Asthma is a chronic inflammatory disease of the airways in both lungs. The airways are ducts that carry oxygenated air inside the lungs and waste-rich air out from our lungs. In asthma, these airways become inflamed and produce more mucus, which leads to narrowing of airways. The inflamed airways make it harder to flow air and cause difficulty in breathing.
Asthma can occur at any age but generally starts from childhood. Many trigger factors exacerbate asthma symptoms, such as cold atmosphere, pollen, smoke, mold, exertion, infection, playing sports, strong smells, or dust. Many asthmatic persons limit their physical activities due to fear of triggering another asthma attack.
Symptoms of asthma
During an asthma bout, an asthmatic person can feel the following symptoms:
- Coughs occur at night or during exercise. It can be dry or sometimes with phlegm
- Difficulty in breathing, shortness of breath, and fast breathing
- Wheezing during breathing out air (exhaling)

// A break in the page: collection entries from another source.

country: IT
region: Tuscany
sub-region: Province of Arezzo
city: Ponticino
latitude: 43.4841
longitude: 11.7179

- Chest pain and feeling of tightness around the chest
- Anxiety and fatigue
- Difficulty in sleeping
- Frequent respiratory infections
Causes of asthma
There is no exact cause of asthma, but certain factors can increase risk, such as:
- Genetics: One has a high chance of developing asthma if they have a family history of asthma or allergic diseases.

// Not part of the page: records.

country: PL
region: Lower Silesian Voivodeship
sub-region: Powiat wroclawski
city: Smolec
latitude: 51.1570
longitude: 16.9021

- Allergies: If you have allergies, then it increases your risk of developing the asthma
- Environmental factors: anyone can develop asthma because of certain respiratory irritating factors, such as fumes, mold, smoke, pollution, allergens, chemicals, and strong smells.
- Weaken immune system: Harmful trigger factors can stimulate the risk of asthma, especially in infants and young children who have immature immune systems.
- Respiratory infection: some respiratory infections, including respiratory syncytial virus (RSV), can increase the risk of developing asthma in young children.
Treatment of asthma
Asthma and other respiratory conditions are becoming common due to emerging pollution and lifestyle change. Although there is no permanent cure, there are various treatment modalities that reduce flare-ups and help in managing your asthma.
Prevention and long-term control are the two crucial keys to halting an asthma attack before starting. Prevention usually involves knowing your trigger factors and taking appropriate steps to avoid triggers.
Following are some treatment options for immediate relief of asthma symptoms:
- Bronchodilators: These medicines give immediate symptomatic relief by relaxing worked-up muscles around the airways during an asthma attack. Bronchodilators or inhalers are generally helpful for 4 to 6 hours.
- Anti-inflammatory drugs: These medicines reduce inflammation and swelling in your airways. They also limit mucus production in your airways. A healthcare provider prescribes anti-inflammatory drugs to control or prevent symptomatic exacerbation of chronic asthma.
- Corticosteroids: Inhaled, oral, or intravenous corticosteroids relieve airway inflammation due to severe asthma.
How can we manage asthma?
Asthma is becoming a concerning problem, especially in children. We can reduce its impact on our daily life and activities and reduce asthma flare-ups and severity of symptoms by managing asthma. It includes:
- Identify your trigger factors and try to avoid them so that you can control your asthma flare-ups.
- Diet control: A nutrient-rich diet with fresh fruits and vegetables and weight management helps control asthma. Obesity increases the severity of asthma.
- Breathing exercises: These exercises ease breathing and enhance other treatment effectiveness. Breathing exercises reduce severe asthma symptoms in the long term and improve quality of life. Some breathing exercises that are effective in asthma symptoms are:
- Nasal breathing: involves inhaling from one nostril and exhaling through the other nostril while closing the opposite nostril with fingers. Nasal breathing exercise helps in enhance our lung function and improves respiratory muscle strength.
- Diaphragmatic breathing: The diaphragmatic breathing practice helps in strengthen the diaphragm muscle. It also improves breathing quality and decreases our body’s oxygen demand. Diaphragmatic breathing also decreases strain on respiratory muscles and reduces blood pressure.
- Pursed lip breathing: In this technique, you should slow breathe through your nose with your mouth closed, then breathe out through your pursed lips as if you are about to whistle. This breathing helps control shortness of breath symptoms and helps in improving the pace of breathing.
- Yoga breathing: Practicing deep breathing as in yoga improves asthma symptoms and lung functioning.
Managing asthma and practicing breathing exercises reduce asthma flare-ups and improve control of asthma symptoms. Before practicing these exercises, you should consult your healthcare provider about them. Breathing exercises with a combination of medication can improve the quality of life, and you can do daily activities normally.